### ABOUT THIS TASK
Retype every record exactly. Skip the images.

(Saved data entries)
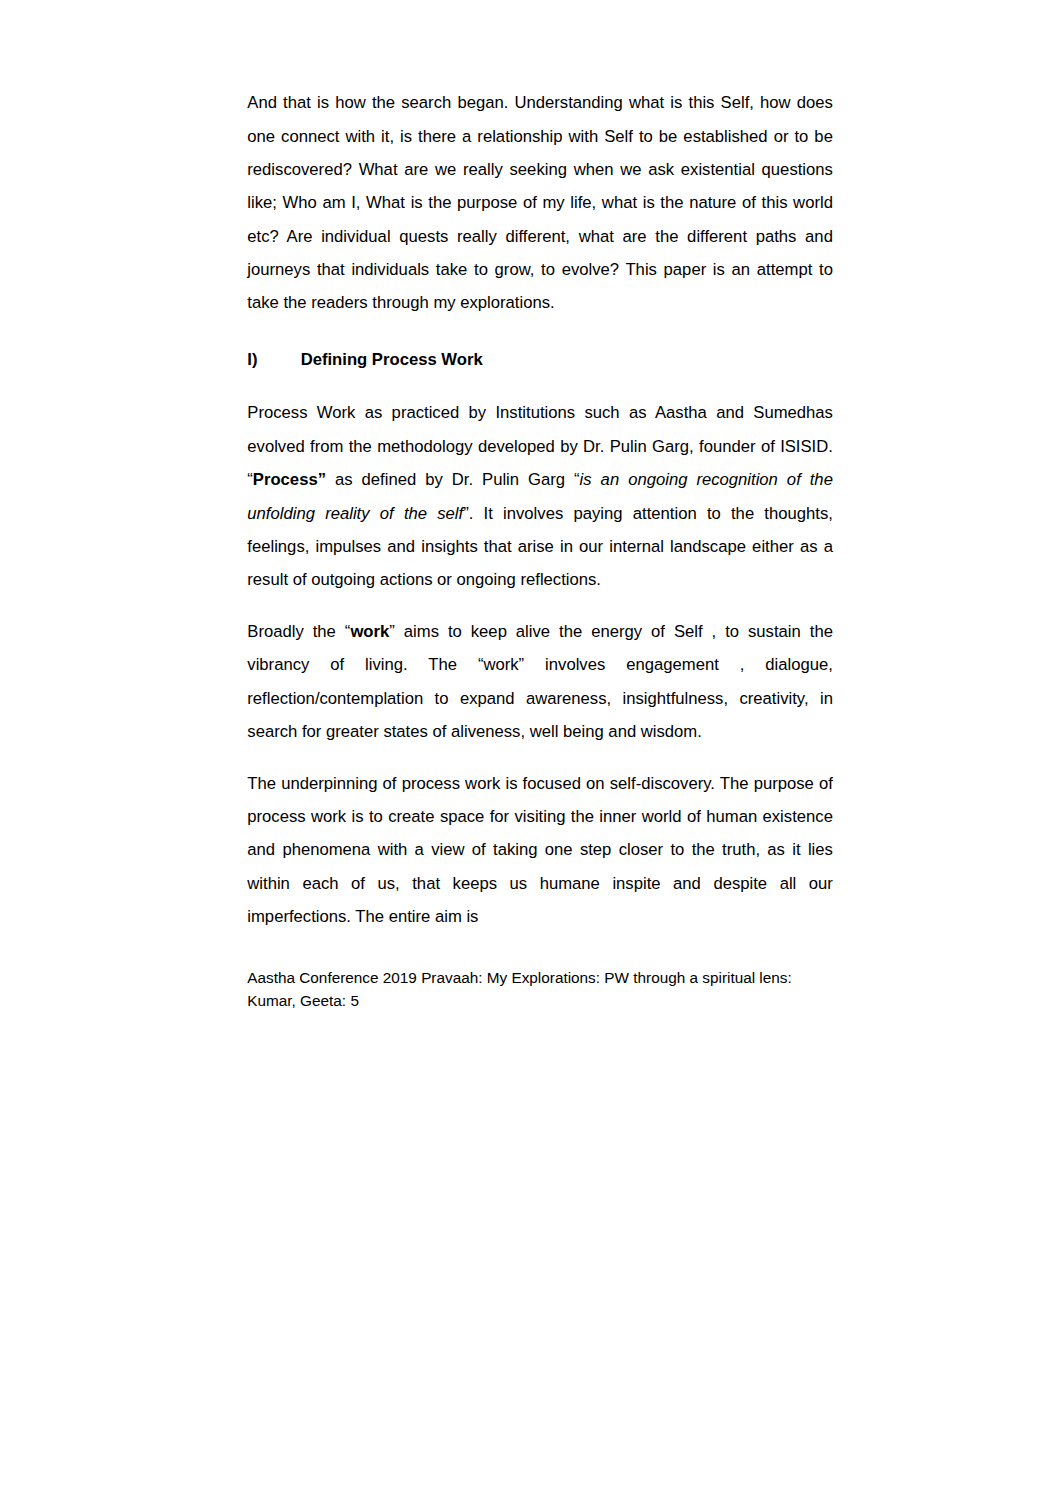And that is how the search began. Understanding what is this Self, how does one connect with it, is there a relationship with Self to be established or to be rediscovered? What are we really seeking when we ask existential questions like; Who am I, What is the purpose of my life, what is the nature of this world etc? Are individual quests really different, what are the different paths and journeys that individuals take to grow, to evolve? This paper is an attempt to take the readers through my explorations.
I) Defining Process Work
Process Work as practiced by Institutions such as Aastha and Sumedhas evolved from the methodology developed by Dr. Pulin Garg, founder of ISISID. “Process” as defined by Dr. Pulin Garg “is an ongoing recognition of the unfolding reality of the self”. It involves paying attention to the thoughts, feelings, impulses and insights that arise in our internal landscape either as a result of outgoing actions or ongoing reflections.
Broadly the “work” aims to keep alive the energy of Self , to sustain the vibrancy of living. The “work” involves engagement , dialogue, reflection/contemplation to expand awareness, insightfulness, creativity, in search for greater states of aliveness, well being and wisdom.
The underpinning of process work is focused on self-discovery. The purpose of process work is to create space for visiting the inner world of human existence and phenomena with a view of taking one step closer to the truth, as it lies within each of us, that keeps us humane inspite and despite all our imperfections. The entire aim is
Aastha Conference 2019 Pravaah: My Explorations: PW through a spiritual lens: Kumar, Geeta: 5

### COMPLETED EXERCISE
And that is how the search began. Understanding what is this Self, how does one connect with it, is there a relationship with Self to be established or to be rediscovered? What are we really seeking when we ask existential questions like; Who am I, What is the purpose of my life, what is the nature of this world etc? Are individual quests really different, what are the different paths and journeys that individuals take to grow, to evolve? This paper is an attempt to take the readers through my explorations.
I) Defining Process Work
Process Work as practiced by Institutions such as Aastha and Sumedhas evolved from the methodology developed by Dr. Pulin Garg, founder of ISISID. “Process” as defined by Dr. Pulin Garg “is an ongoing recognition of the unfolding reality of the self”. It involves paying attention to the thoughts, feelings, impulses and insights that arise in our internal landscape either as a result of outgoing actions or ongoing reflections.
Broadly the “work” aims to keep alive the energy of Self , to sustain the vibrancy of living. The “work” involves engagement , dialogue, reflection/contemplation to expand awareness, insightfulness, creativity, in search for greater states of aliveness, well being and wisdom.
The underpinning of process work is focused on self-discovery. The purpose of process work is to create space for visiting the inner world of human existence and phenomena with a view of taking one step closer to the truth, as it lies within each of us, that keeps us humane inspite and despite all our imperfections. The entire aim is
Aastha Conference 2019 Pravaah: My Explorations: PW through a spiritual lens: Kumar, Geeta: 5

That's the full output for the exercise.